Help for the Homeless

March 01, 2012  


John Wagner says LA’s Weingart Center assists people during hard times.

By Danielle Beurteaux

 
  John Wagner: I can remember being shocked by beggars in Mexico when I was 14
John Wagner got his first glimpse of people living on the streets during a family vacation. "I can remember being shocked by beggars in Mexico when I was 14," he says. And yet he grew up only 30 miles west of Los Angeles and its large homeless population. He had no idea the same problem was so close to home.

But Wagner, 54, managing partner and CIO of Los Angeles-based Camden Asset Management, a $2.5 billion convertible bond specialist firm, is now well educated in the issues surrounding homelessness. Wagner is a board member of the Weingart Center, one of the country's largest social services organizations for the homeless.

The Weingart Center is a one-stop support provider for LA's homeless population, estimated to be the largest in the country at 51,000 people. The organization is housed in the former El Rey Hotel, an 11-story building located in the middle of Los Angeles's infamous skid row. Weingart's services include short-term housing, case management, health care, education and life skills classes.

Wagner first became involved with the Weingart Center when a friend and Weingart board member asked him to help out with the organization's first annual golf tournament and fundraiser. Both Wagner and the golf tournament are sharing a 16-year anniversary on April 30, the date of the next tournament.

The Weingart Center's clients are people who have fallen off the grid and have trouble functioning, says Wagner. They tend to lack basic survival and social skills.

"They don't have what it takes to maintain relationships so you can have a job and support yourself and deal with the ups and downs that life throws at you," he says. "Anyone who is down there at that level of impoverishment has something that's not quite working well."

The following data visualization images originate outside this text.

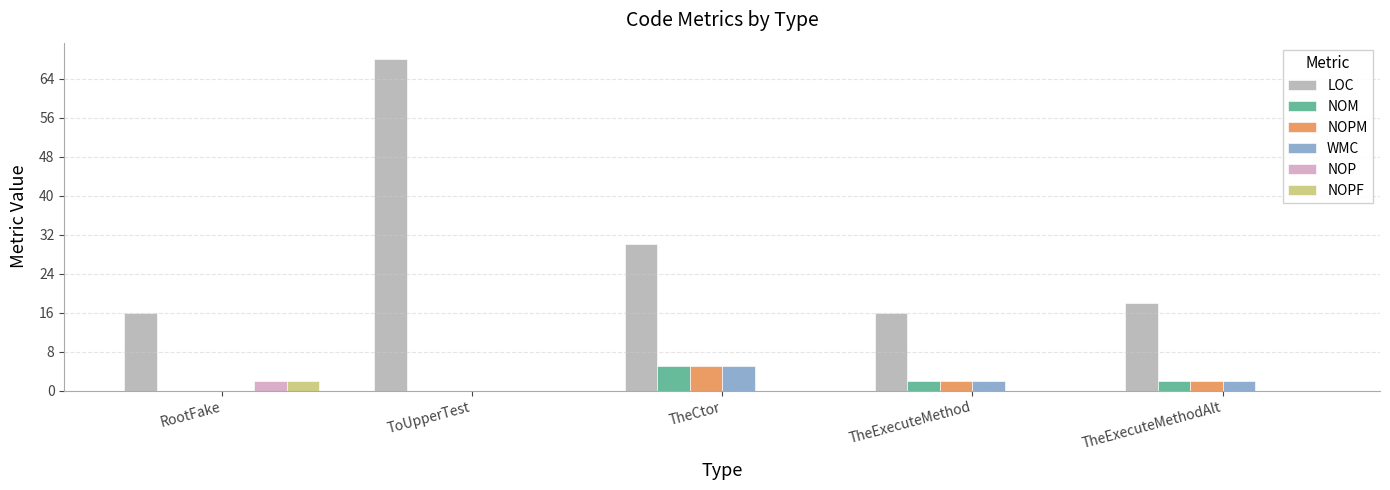

How many distinct data groups are displayed?

6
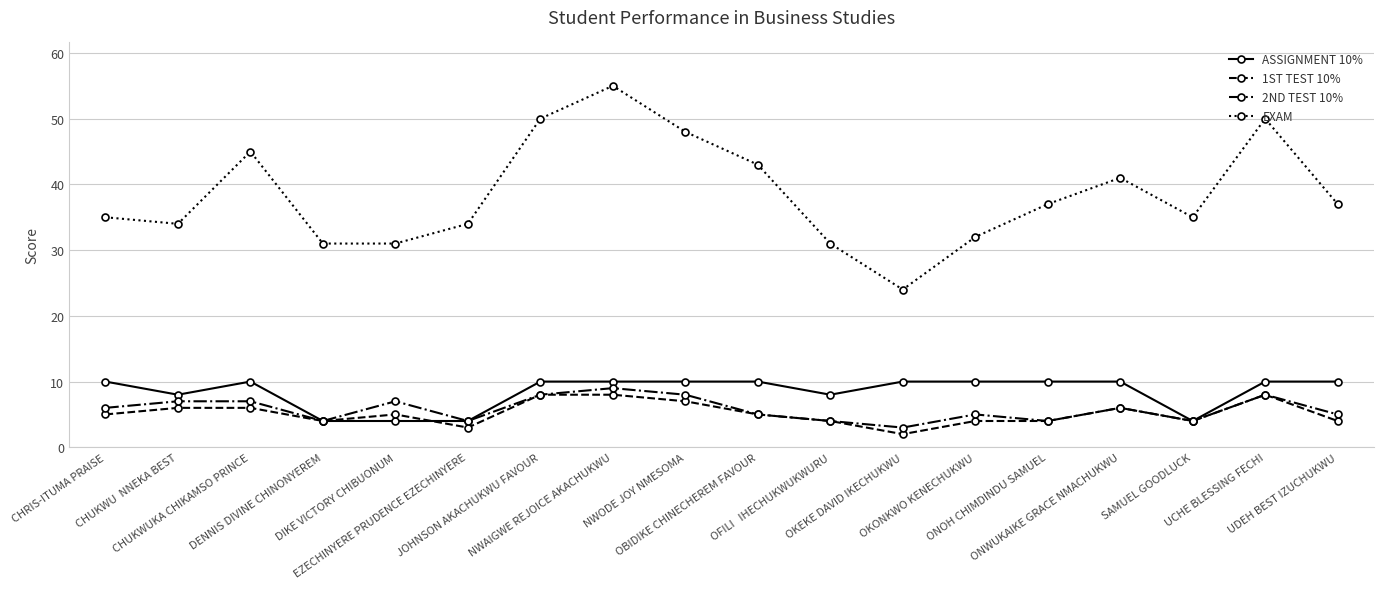

What is the maximum value shown in the chart?

55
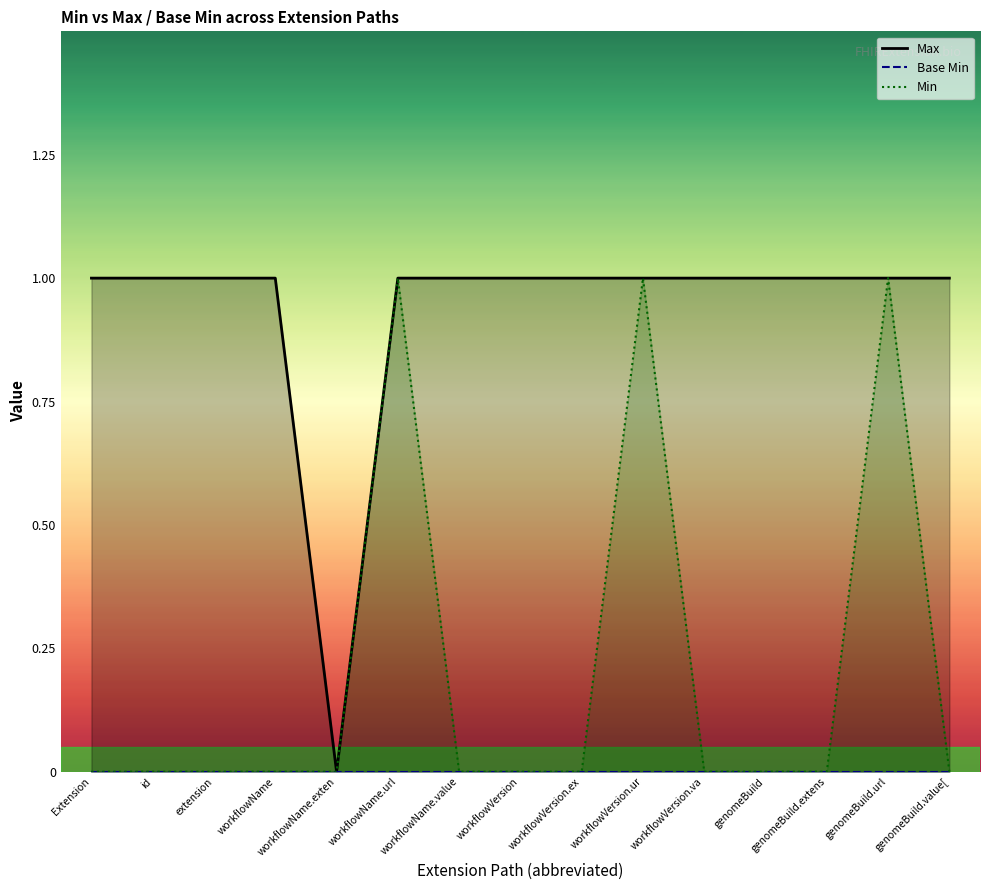

At which category does the chart reach its peak across all series?

Extension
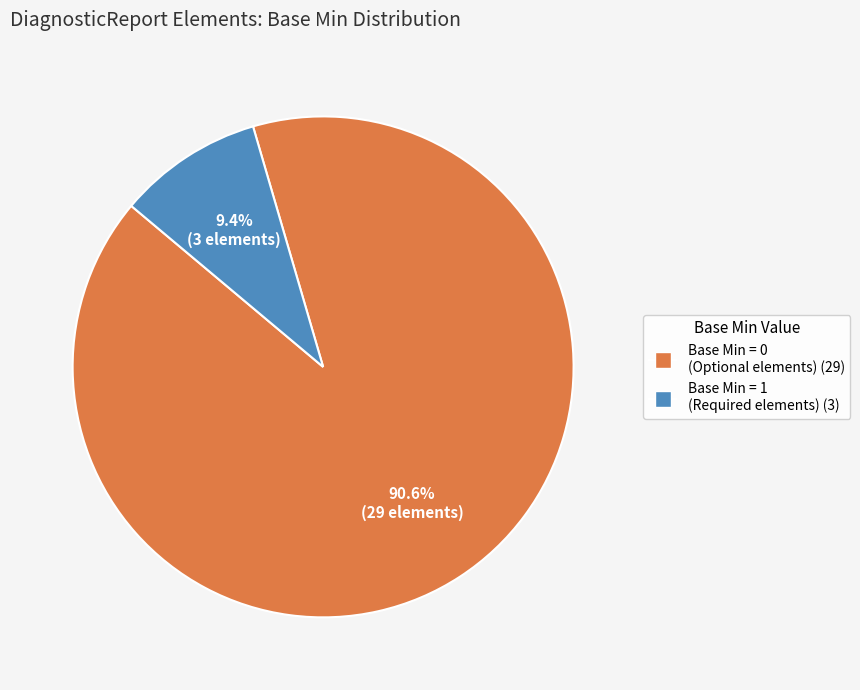

Does any single category account for the majority?

Yes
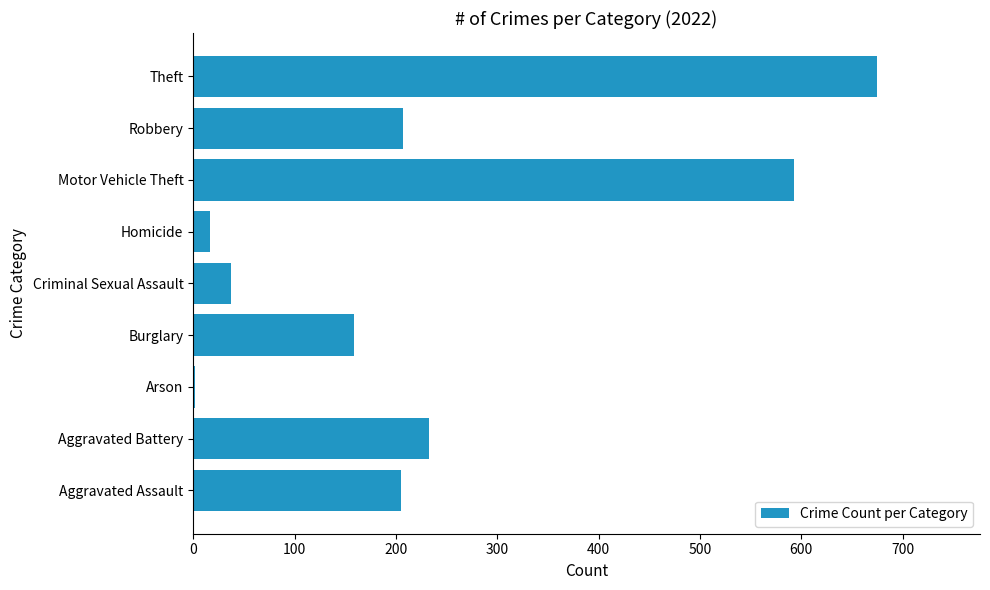

Which label corresponds to the largest value in the chart?

Theft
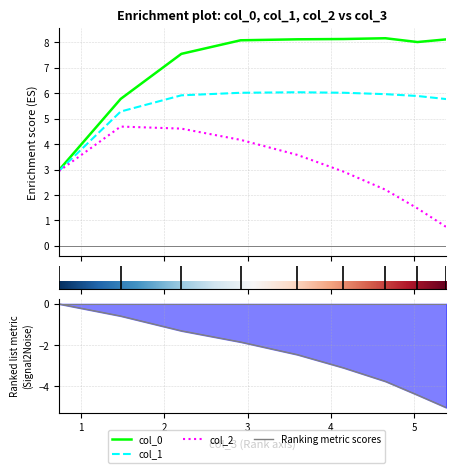

What value does the col_2 series have at 4.654166666666667?

2.2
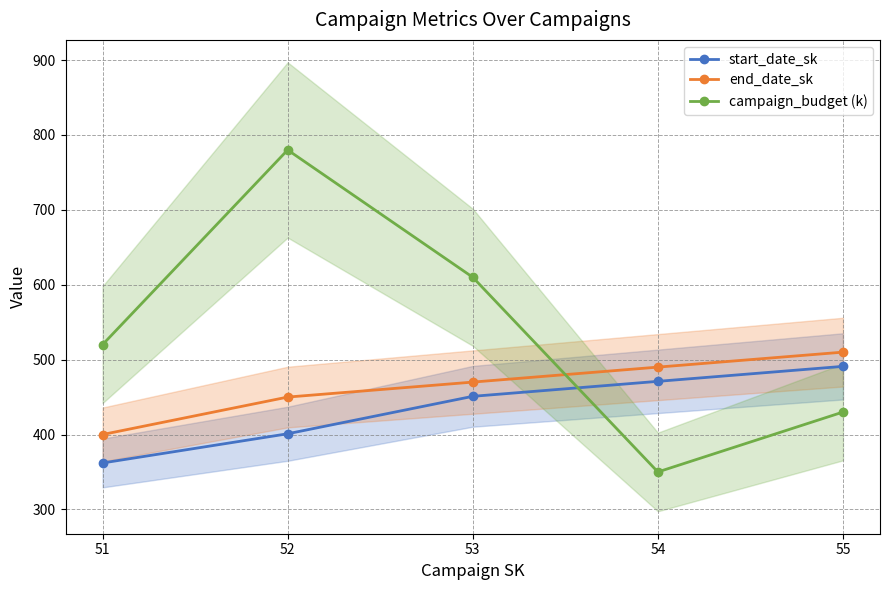

True or false: end_date_sk and campaign_budget (k) cross at least once.

True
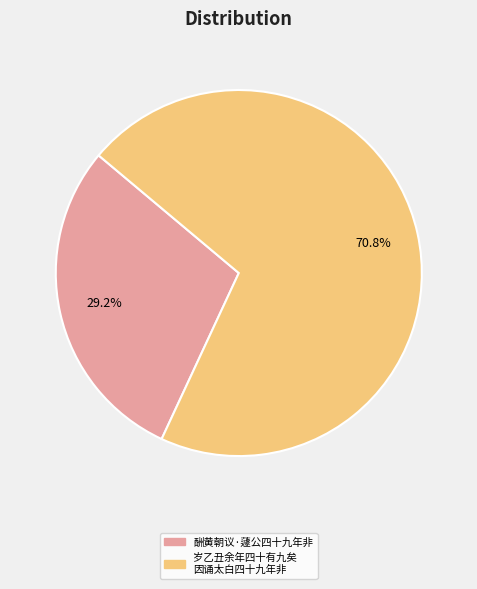

Is there any slice that represents more than half of the pie?

Yes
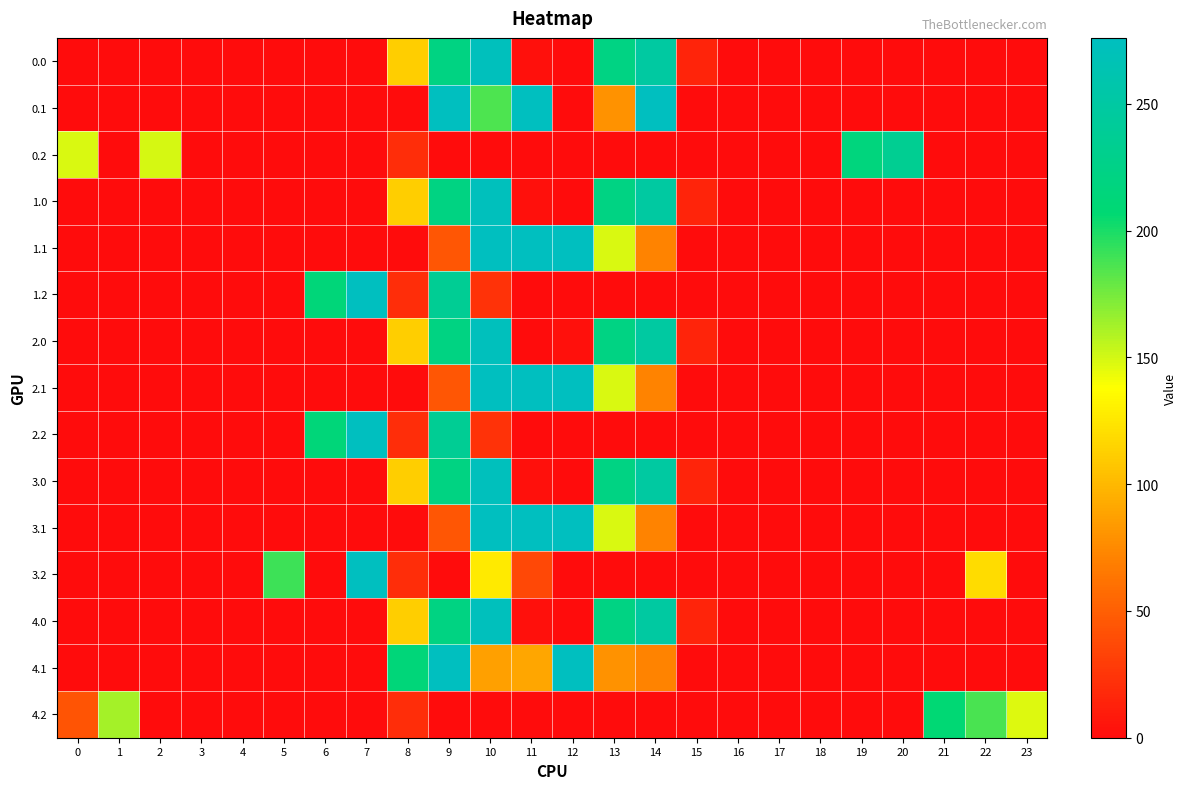

What is the spread (max minus min) of values at 14?

276.0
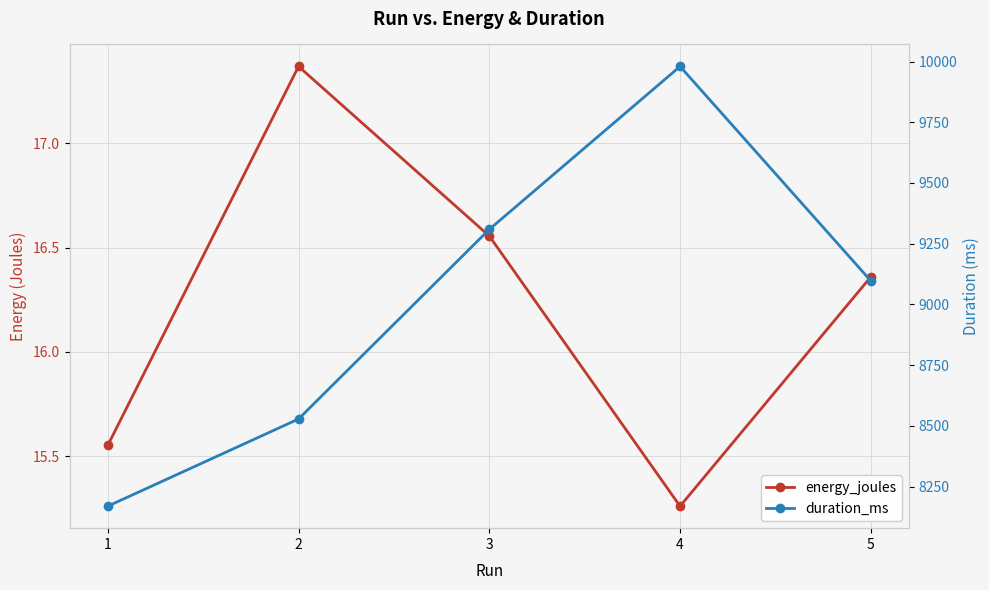

What is the greatest value displayed?

9980.0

One of the core reasons homelessness is such a difficult problem to combat is that there isn't one type of homelessness or a single cause or a single profile of a homeless person - there are many of each.

"You have this huge continuum of people, anywhere from a six-person family living in a one-bedroom apartment and spending half of their disposable income on rent - that's the higher end of the spectrum - to the people who have severe mental issues out on the street in downtown LA," says Wagner.

The recession has exacerbated the problem. Food pantries and soup kitchens are feeling the crunch, and demand has increased enormously.

Another big problem is lack of affordable housing, says Wagner. But having permanent and low-cost housing is key to keeping people off the streets. One of Weingart's new initiatives is a permanent housing project. The organization plans to construct and manage apartments where it can place homeless individuals and families, and provide continuous support.

Such initiatives demonstrate what makes Weingart unique, says Wagner. "They're trying to attack a hard problem in a thoughtful way."